Nele se valorizarem as tarefas burocráticas dos Porfessores, não a sua sabedoria...essa não interessou........MAS QUE PAÍS?????? ONDE NEM SEQUER AS NOTAS DA CLASSICAÇÃO ACADÉMICA, POUCO OU NADA CONTARAM PARA CONCURSO? SERÁ ISTO DE ENTENDER? AS AULAS E NUMERO DE AULAS QUE FORAM DADAS TAMBEM POUCO OU NADA CONTARAM.....PROFESSORES COM DOUTORAMENTO JÁ EFECTUADO, NAO CONSEGUIRAM ACEDER A TITULAR , EM CONTRAPOSIÇÃO COM OUTROS QUE NEM MESTRADO TINHAM E CONSEGUIRAM ACEDER? É DE FACTO UM CONURSO PARA DEITAR AO LIXO....



R, | 18/11/09 11:23
Acabem com esta pouca vergonha, toda gente sabe que a avaliação só veio para limitar os custos com a educação barrando a subida de escalão aà maior parte dos professores. Só tem servido para prejudicar o ensino, tanto professores como alunos já perceberam isso, só o governo é que ainda pensa nos troquinhos que pode poupar com a medida, em vez de se preocuparem com a qualidade do ensino em Portugal


olga, | 18/11/09 11:23
Como professora com 34 anos de serviço, 11 no 10º escalão, tendo optado por não concorrer a titular, por nunca ter concordado em que me "discriminassem" , fico muito satisfeita se sempre tiverem corajem em assumir que o pior erro foi a divisão de carreira.


César Rocha, S. Bartolomeu Messines | 18/11/09 11:02
Vou dar o benefício da dúvida sobre as boas intenções desta medida!
Atendendo que o "jogo" ainda não principiou esperemos, mais alguns dias, para sentirmos se esta resolução não será apenas política ... ( PS / PSD ) pois no"terreno", tudo ficará como estava.


maria gonçalves, sintra | 18/11/09 10:35
O Senhor Mário Nogueira ao que parece não quer resolver o problema da avaliação dos professores, é um descontente com a "vida" mas apresentar soluções efectivas e funcionais, não é com ele, ou porque a reunião com a sra. Ministra foi repentina, ou porque estamos prontos para a luta, é a velha máxima do não faço e não vou deixar que se faça... é o Portugal dos pequeninos no seu melhor... os professores devem ser avaliados sim porque são eles a base educacional da sociedade futura e andam lá muitos que já deviam eestar em casa a coser meias e outrros que enem deviam lá andar. Acredito numa avaliação justa e sobretudo necessária que deve ter o acordo de todas as partes e todas ass partes devem ter consciencia do que estão a fazer incluindo o Sr.

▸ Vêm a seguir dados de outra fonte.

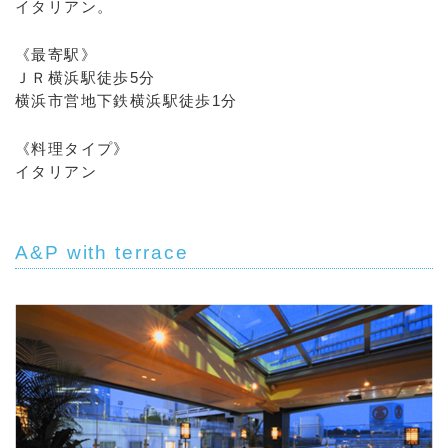
イタリアン。
《最寄駅》
ＪＲ横浜駅徒歩5分
横浜市営地下鉄横浜駅徒歩1分
《料理タイプ》
イタリアン
A&P with terrace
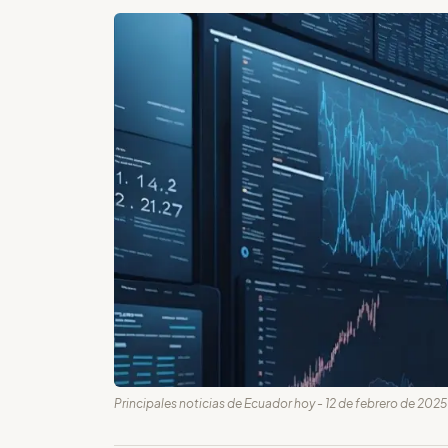
Principales noticias de Ecuador hoy - 12 de febrero de 2025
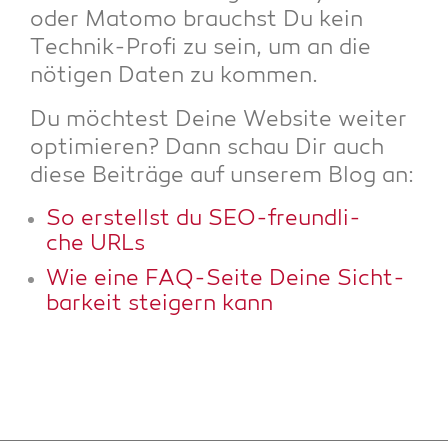
oder Mato­mo brauchst Du kein
Tech­nik-Pro­fi zu sein, um an die
nöti­gen Daten zu kommen.
Du möch­test Dei­ne Web­site wei­ter
opti­mie­ren? Dann schau Dir auch
die­se Bei­trä­ge auf unse­rem Blog an:
So erstellst du SEO-freund­li­
che URLs
Wie eine FAQ-Sei­te Dei­ne Sicht­
bar­keit stei­gern kann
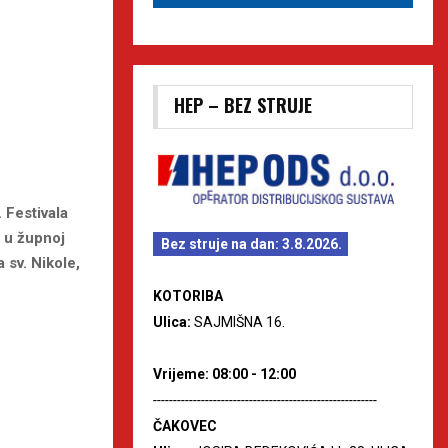
HEP – BEZ STRUJE
 Festivala
 u župnoj
Bez struje na dan: 3.8.2026.
a sv. Nikole,
KOTORIBA
Ulica:
SAJMIŠNA 16.
Vrijeme: 08:00 - 12:00
--------------------------------------------------------
ČAKOVEC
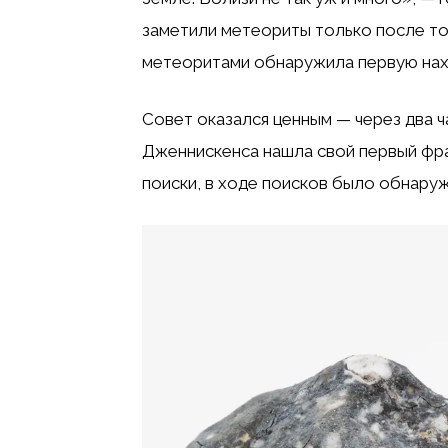
заметили метеориты только после тог
метеоритами обнаружила первую наход
Совет оказался ценным — через два ч
Дженнискенса нашла свой первый фраг
поиски, в ходе поисков было обнару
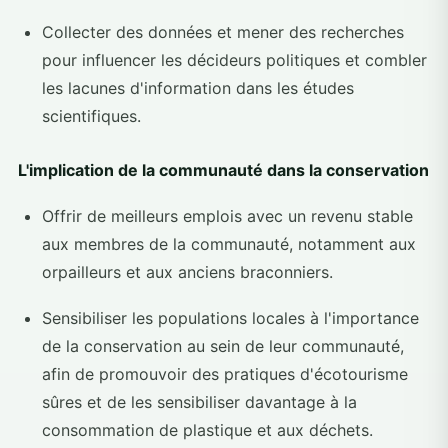
Collecter des données et mener des recherches
pour influencer les décideurs politiques et combler
les lacunes d'information dans les études
scientifiques.
L'implication de la communauté dans la conservation
Offrir de meilleurs emplois avec un revenu stable
aux membres de la communauté, notamment aux
orpailleurs et aux anciens braconniers.
Sensibiliser les populations locales à l'importance
de la conservation au sein de leur communauté,
afin de promouvoir des pratiques d'écotourisme
sûres et de les sensibiliser davantage à la
consommation de plastique et aux déchets.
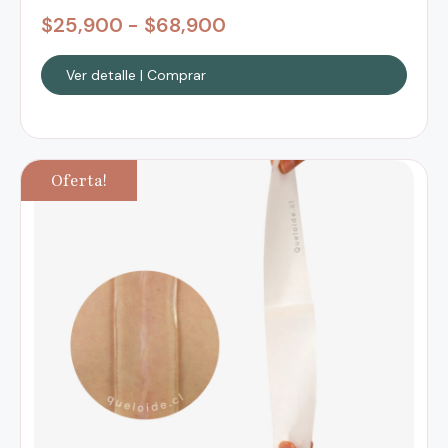
$
25,900
-
$
68,900
Ver detalle | Comprar
Oferta!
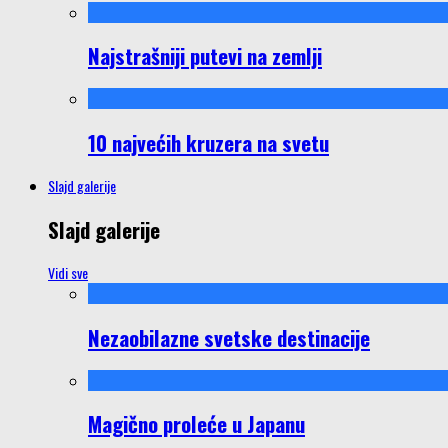
Najstrašniji putevi na zemlji
10 najvećih kruzera na svetu
Slajd galerije
Slajd galerije
Vidi sve
Nezaobilazne svetske destinacije
Magično proleće u Japanu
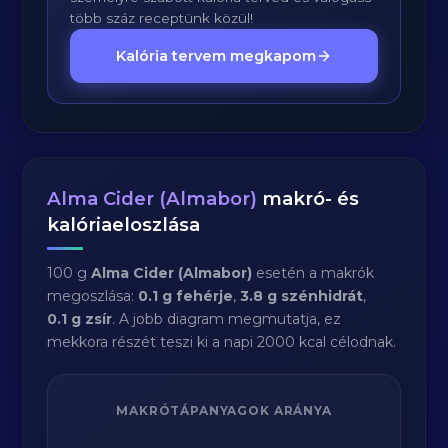
több száz receptünk közül!
Kalória tervem megkapom
Alma Cider (Almabor)
makró- és
kalóriaeloszlása
100 g
Alma Cider (Almabor)
esetén a makrók
megoszlása:
0.1 g fehérje
,
3.8 g szénhidrát
,
0.1 g zsír
. A jobb diagram megmutatja, ez
mekkora részét teszi ki a napi 2000 kcal célodnak.
MAKRÓTÁPANYAGOK ARÁNYA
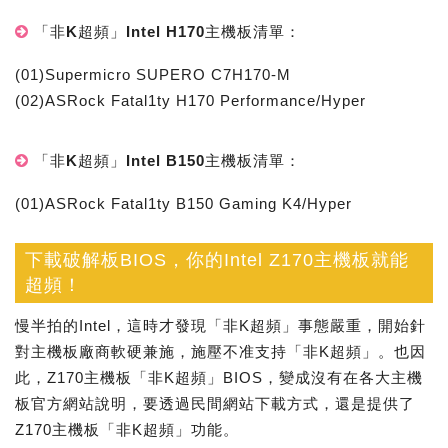
「非K超頻」Intel H170主機板清單：
(01)Supermicro SUPERO C7H170-M
(02)ASRock Fatal1ty H170 Performance/Hyper
「非K超頻」Intel B150主機板清單：
(01)ASRock Fatal1ty B150 Gaming K4/Hyper
下載破解板BIOS，你的Intel Z170主機板就能
超頻！
慢半拍的Intel，這時才發現「非K超頻」事態嚴重，開始針
對主機板廠商軟硬兼施，施壓不准支持「非K超頻」。也因
此，Z170主機板「非K超頻」BIOS，變成沒有在各大主機
板官方網站說明，要透過民間網站下載方式，還是提供了
Z170主機板「非K超頻」功能。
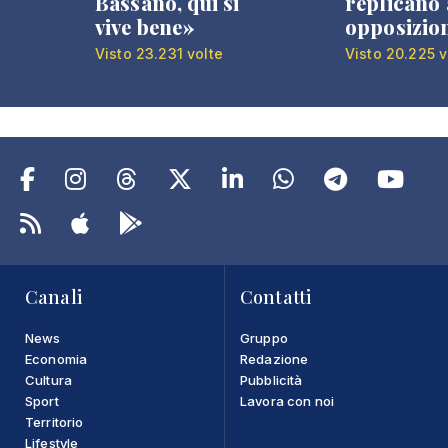
Bassano, qui si
replicano 
vive bene»
opposizio
Visto 23.231 volte
Visto 20.225 v
Canali
Contatti
News
Gruppo
Economia
Redazione
Cultura
Pubblicità
Sport
Lavora con noi
Territorio
Lifestyle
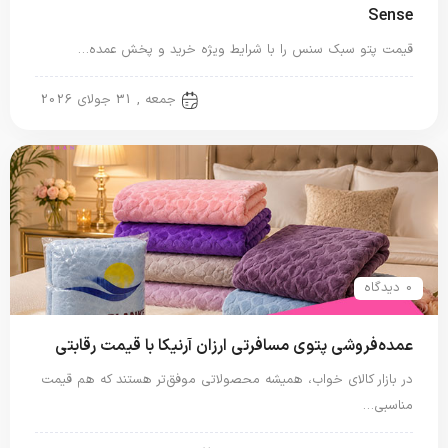
Sense
قیمت پتو سبک سنس را با شرایط ویژه خرید و پخش عمده…
پتو مسافرتی
جمعه , 31 جولای 2026
0 دیدگاه
عمده‌فروشی پتوی مسافرتی ارزان آرنیکا با قیمت رقابتی
در بازار کالای خواب، همیشه محصولاتی موفق‌تر هستند که هم قیمت
مناسبی…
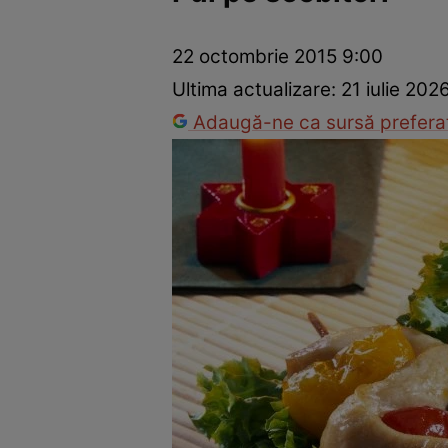
Ponturi în bucătărie
Mâncăruri rapide
Rețete cu legume
22 octombrie 2015 9:00
Ultima actualizare:
21 iulie 202
Adaugă-ne ca sursă preferat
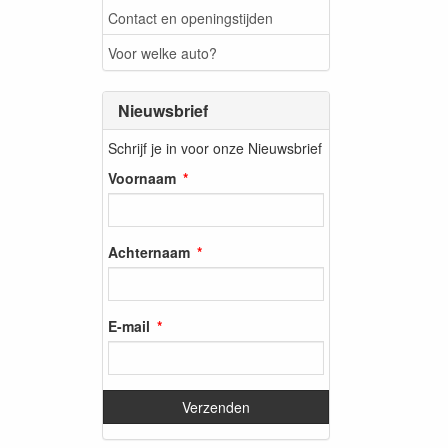
Contact en openingstijden
Voor welke auto?
Nieuwsbrief
Schrijf je in voor onze Nieuwsbrief
Voornaam
Achternaam
E-mail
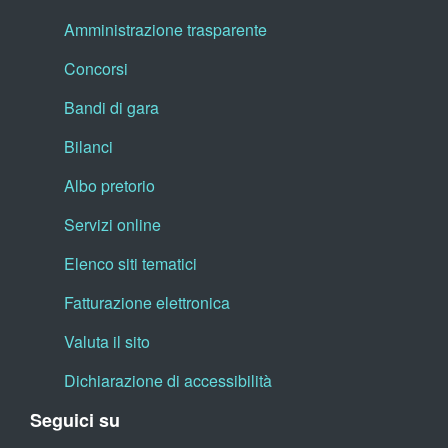
Amministrazione trasparente
Concorsi
Bandi di gara
Bilanci
Albo pretorio
Servizi online
Elenco siti tematici
Fatturazione elettronica
Valuta il sito
Dichiarazione di accessibilità
Seguici su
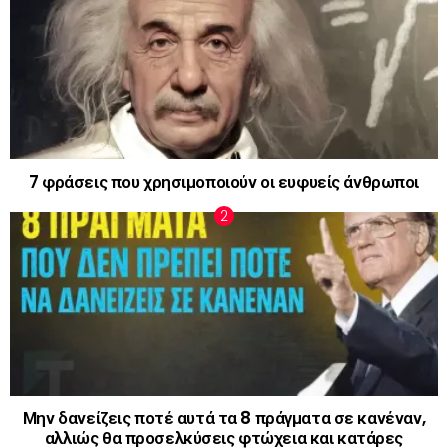
7 φράσεις που χρησιμοποιούν οι ευφυείς άνθρωποι
Μην δανείζεις ποτέ αυτά τα 8 πράγματα σε κανέναν,
αλλιώς θα προσελκύσεις φτώχεια και κατάρες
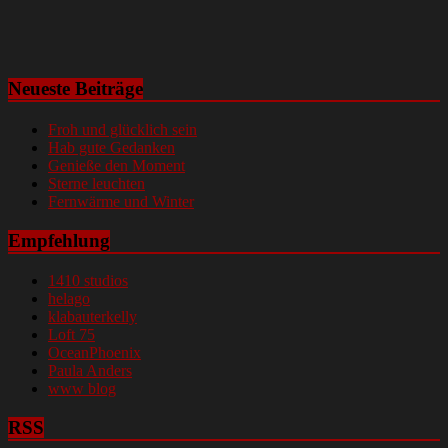
Neueste Beiträge
Froh und glücklich sein
Hab gute Gedanken
Genieße den Moment
Sterne leuchten
Fernwärme und Winter
Empfehlung
1410 studios
helago
klabauterkelly
Loft 75
OceanPhoenix
Paula Anders
www blog
RSS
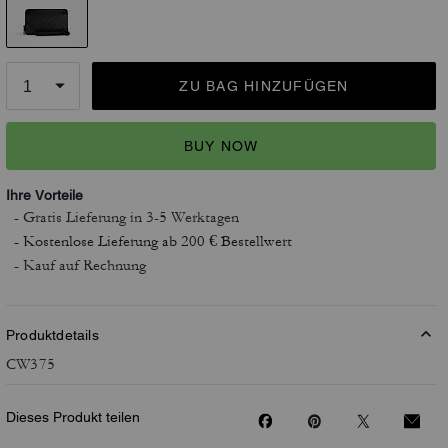
ZU BAG HINZUFÜGEN
BUY NOW
Ihre Vorteile
- Gratis Lieferung
in 3-5 Werktagen
- Kostenlose Lieferung ab 200 € Bestellwert
- Kauf auf Rechnung
Produktdetails
CW375
Dieses Produkt teilen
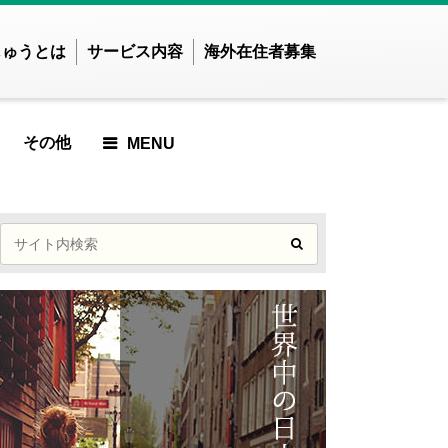
じゅうとは
サービス内容
海外在住者募集
その他
MENU
せかいじゅうTOP
せかいじゅうとは？
世界で暮らしたい方
海外在住の方
ご利用ガイド
E
ICLE
RTICLE
ED ARTICLE
URED ARTICLE
ATURED ARTICLE
FEATURED ARTICLE
FEATURED ARTICLE
アジア
ンド
インドネシア
た
でした
んでした
ませんでした
かりませんでした
つかりませんでした
見つかりませんでした
が見つかりませんでした
記事が見つかりませんで
ズベキスタン
カンボジア
した
CLE
TICLE
 ARTICLE
WED ARTICLE
IEWED ARTICLE
T VIEWED ARTICLE
OST VIEWED ARTICLE
ンガポール
スリランカ
MOST VIEWED ARTICLE
イ
ネパール
た
でした
んでした
ませんでした
かりませんでした
つかりませんでした
見つかりませんでした
が見つかりませんでした
ングラデシュ
パキスタン
記事が見つかりませんで
ィジー共和国
フィリピン
CLE
TICLE
P ARTICLE
KUP ARTICLE
ICKUP ARTICLE
PICKUP ARTICLE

Mário Nogueira.


Um pai com filhos na escola pública, | 18/11/09 10:33
Tanto quanto parece esta ministra é muito "tenrinha" para enfrentar as exigências demagógicas da FENPROF ...
Depois, aí estão os nossos filhos para "pagarem a factura" ...
Há uma (entre outras várias coisas ) que o senhor Mário Nogueira se esquece de referir.
É a de que o absentismo às aulas entre os professores diminuiu enormemente com a entrada do novo processo de avaliação.
Um outro aspecto fundamental que a senhora ministra tem que salvarguardar, em defesa dos nossos filhos estudantes, é a situação de muitos professores, que o são apenas por recurso e por não terem conseguido emprego na sua área preferida.
Não serão todos, mas vários destes professores não se aplicarão com o empenho devido, com as inerentes e nefastas consequências na preparação dos alunos.
São situações muito concretas, senhora munistra, que têm que ser salvaguardadas e a única via é que todos os professores sejam avaliados.
Suas excelências os senhores professores não são seres de excepção.
Todos os profissionais, nas suas actividades e nas empresas onde laboram são avaliados !


Luis Capelo, Moita | 18/11/09 10:32
O PCP nao deu o seu parecer, ou O SAPO excluiu-o propositadamente ? So para lembrar que este partido tambem tem deputados na Assembleia da Republica, que com certeza tambem tem ideias sobre o assunto, o jornalismo deve ser honesto e apartidario, haja decencia.